Glossary of Terms

APEGS
APEGS Parser

The “Actions and PEG System” is a parsing algorithm for PEG naturally supporting left-recursion and actions. It is a straightforward application of the PEG algorithm proposed in Left Recursion in Parsing Expression Grammars augmented with capture, transform, and require clauses.

The APEGS algorithm is currently the only backend used by bootpeg. It is purposely simple and compatible with both imperative and functional paradigms.

left-recursive
left-recursion

A rule that depends on itself in the “left-most” position:

as: as as | "a"

Problematic since it implies that for the rule to match, the rule must match. While the PEG formalism makes this unambiguous, naive parser algorithms infinitely recurse or fail to parse left-recursive grammars. The APEGS Parser used by bootpeg explicitly supports left-recursion.

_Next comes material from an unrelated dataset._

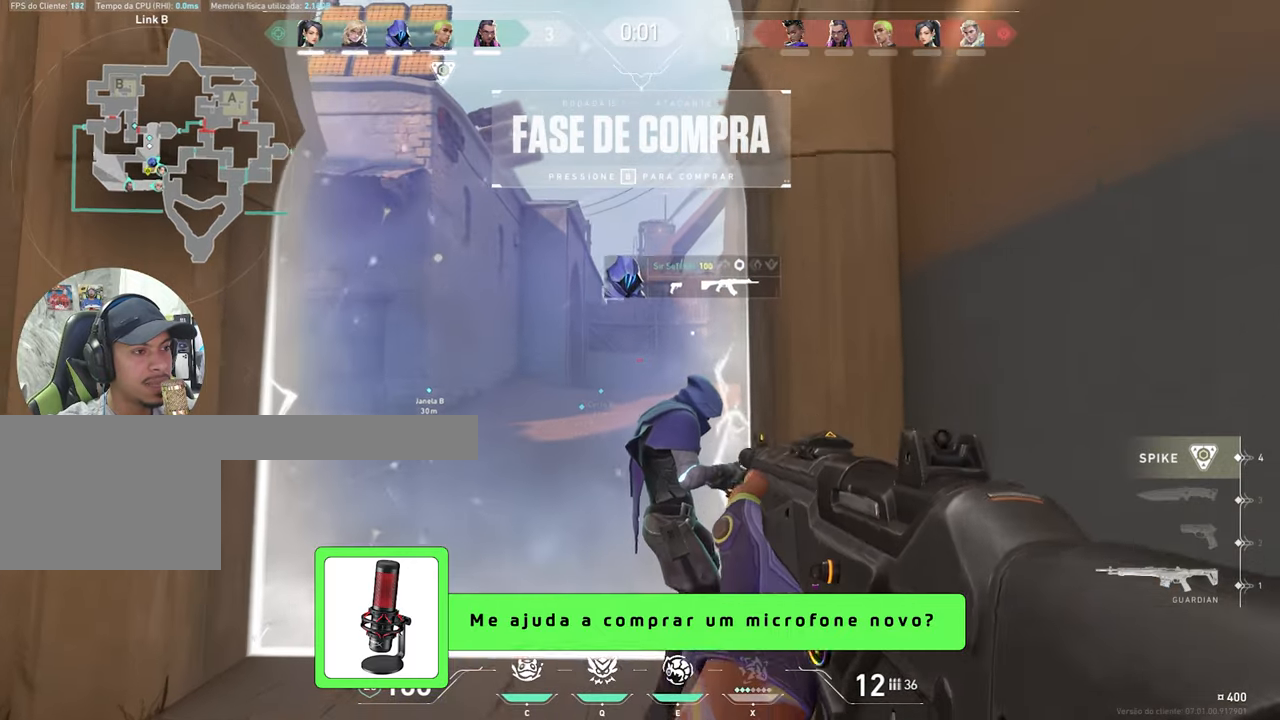
{"keys": ["a", "shift", "w"], "mouse": [], "mouse_move": "down-left", "events": [[216, "a", "up"], [350, "a", "down"]]}
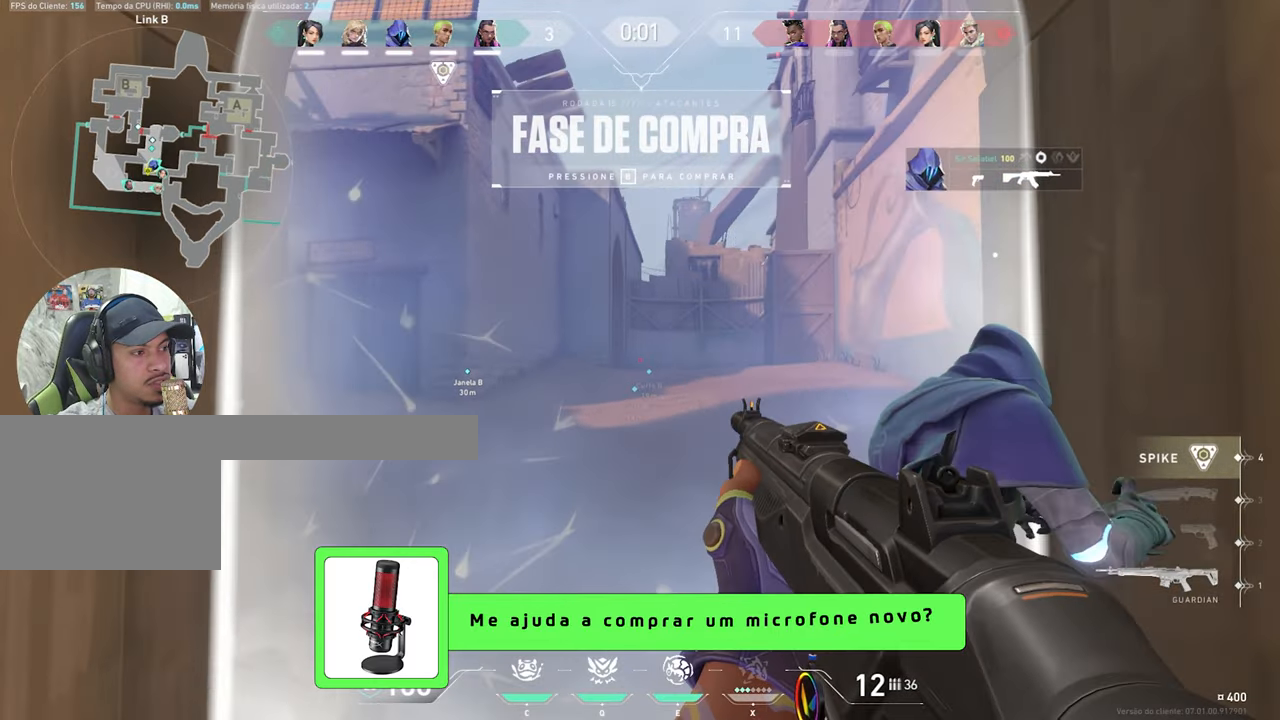
{"keys": ["shift", "w"], "mouse": [], "mouse_move": "still", "events": [[100, "a", "up"], [233, "d", "down"], [283, "d", "up"]]}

Left-recursion is a natural way to express many common grammars, such as mathematical expressions. Even when not using explicitly left-recursive rules, “hidden left-recursion” can arise from mixing options, choices and recursion.

Pika
Pika Parser

A parsing algorithm for PEG naturally supporting left-recursion, multiple error reporting, and linear runtime. Unlike naive and Packrat PEG parsers, Pika parses “double reverse” by matching bottom-up from the back of the input.

The Pika algorithm was first published by Luke A. D. Hutchison. It was the original algorithm used by bootpeg and only retired because its left-recursion behaviour was not practical for some desired grammars.

PEG
Parsing Expression Grammar

An analytic formal grammar describing a language by the rules for matching subsets of the language. The term PEG is commonly used not just for the formal grammar itself, but also the fundamental set of matching rules and equivalent parser implementations.

The key feature of PEG is that choices are ordered and matching is greedy; both reduce backtracking and enforce unambiguity. While this makes PEG straightforward to reason about and is ideal for an explicit, simple style without special cases, it means that grammars must be written with care since PEG does not allow to “guess” the intention of grammars.